10 Jul 2009

So This Is What Victory Looks Like?

Fireworks lit up the Baghdad sky on the evening of June 30th, signaling the advent of “National Sovereignty Day.” Iraqi Prime Minister Nouri al-Maliki declared the new holiday to commemorate the withdrawal of American combat troops from the Iraqi capital and all other major urban centers, although thousands of “advisers” would remain in the cities, embedded with Iraqi forces. The celebration transpired inside a city that has been radically transformed over the past six years. Even with American combat forces ostensibly withdrawn, Baghdad remains one of the most militarized urban areas in the world. It wasn’t always so. When I was in Baghdad during the 1990s, I was struck by the lack of an overt military presence for a nation purported to be governed by one of the world’s worst militaristic dictatorships.

The incompetence, corruption and futility of the U.S. occupation of Iraq are matters of record. America has failed in Iraq, a fact many Americans recognized when they voted for change in 2008 by electing Barack Obama over John McCain. And yet today these same Americans appear to be as self-deceiving as those who supported George W. Bush’s attempts to spin the tragedy of the American experience in Iraq as something noble and worthy of support. To date, the war in Iraq has cost more than 4,300 American service members their lives. Tens of thousands more have been physically wounded or permanently scarred by the psychological horror of participating in the Iraqi conflict. We’ve stopped seriously trying to count the number of Iraqi dead, with estimates ranging from 100,000 to more than a million.

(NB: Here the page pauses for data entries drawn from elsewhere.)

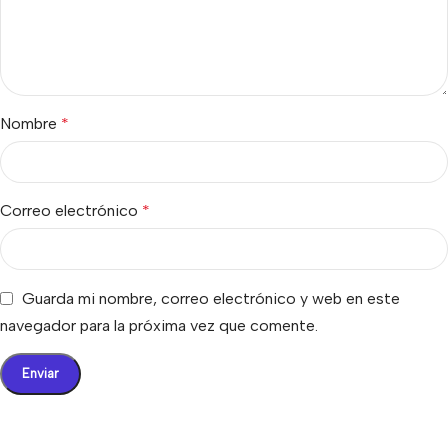
Nombre
*
Correo electrónico
*
Guarda mi nombre, correo electrónico y web en este
navegador para la próxima vez que comente.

In one of the last patrols conducted by U.S. forces before the formal withdrawal from Baghdad, four American soldiers lost their lives. The patrol itself was wholly symbolic—a show of force and will at a time when every military reason for the patrol had ceased to exist—a tragic yet fitting analogy for the entire U.S. military presence in Iraq. No more American troops need to die, or be physically or psychologically maimed, participating in futile “last patrols” designed to salvage the reputations of politicians. There are those who will argue for sustaining the failed military misadventure in Iraq out of a misplaced sense of national pride and honor. President Obama must confront his own ego and hubris and accept the fact that in order to secure a lasting legacy as a peacemaker he will need to ride out the short-term criticism.